Du rap à la poésie, du jazz aux métaphores, Oxmo Puccino est devenu, en 25 ans, l'une des personnalités les plus importantes dans la musique française. C'est donc assez logiquement qu'il a continué à exploiter son talent pour l'écriture en allant plus loin et en se frottant à l'exercice du roman. 

Depuis que le soleil ne se lève plus, la vie s’éteint à petit feu. Rosie craint pour la santé de son grand-père Edmond, qui pousse des quintes de toux à arracher des séquoias. Du haut de ses treize ans, elle décide de trouver un moyen de ramener le soleil et part sur son vélo Harley à sa recherche. Mais sa bonne volonté ne suffit pas. Après avoir échoué à convaincre Noé, l’homme le plus riche du monde, de l’aider, elle se lance dans une épopée qui lui fera croiser la route de Crépuscule, un paria au grand cœur, Aube, son ange gardien, Vénus, la femme la plus belle du monde, le fameux Famos, Ilra la magicienne et son mari le Chat Cinno, Momo le pêcheur, un sonneur de cloches et même des éléphants footballeurs.
Mais qui va réussir à réveiller le soleil ?
Dans ce premier roman lumineux, Oxmo Puccino s’empare de l’énergie de la jeunesse pour pointer l’urgence écologique, la vanité de la célébrité, le vertige des passions. Avec humour, poésie et tendresse, il nous offre surtout une histoire d’amour et d’amitié, une quête initiatique entre Le Petit Prince et Tim Burton.

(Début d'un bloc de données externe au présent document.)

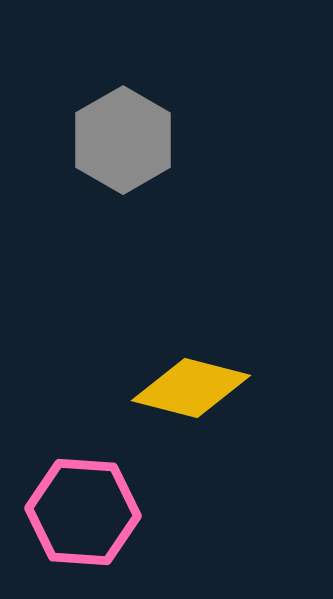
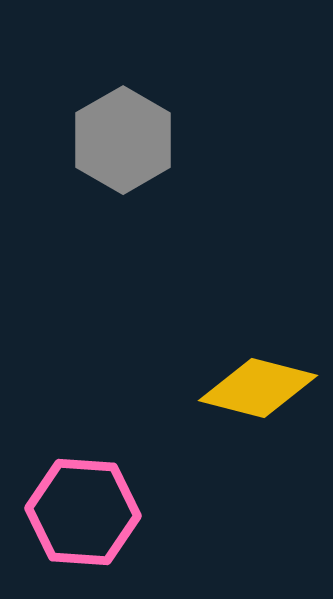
yellow diamond: moved 67 px right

Il est bien là sur la scène de l'Opéra du Rhin, "roi sans carrosse" dans ce bel écrin doré! Un conte de fée pour un public nombreux, jeune, enthousiaste..Avec bonhommie, sans or-chidée, à la Boby Lapointe, le virelangue, jeu de mot et calembour au bout des lèvres. Lecteur de son ouvrage, hésitant entre "sprechgesang" et lecture simple, il oscille entre verbe et musique, entre mot et note de musique inhérente à son écriture, sobre, simple, rythmée.Son compère guitariste s'adapte à cette sobriété, cette modeste prestation, à nu, corps et âme, sans fioriture. C'est beau et émouvant et une heure durant, on bascule entre hachure rap et fluidité du texte qui se conte et se raconte à l'envi. Le soleil est de la partie, la joie et le partage d'un moment convivial, ensemble, en fratrie et hospitalité très appréciée Soleil du Nord en rappel pour illuminer nos vies retrouvées, ce vivre ensemble tant attendu, enfin et de nouveau partagé. Réveilleur, allumeur de soleil et de lumière.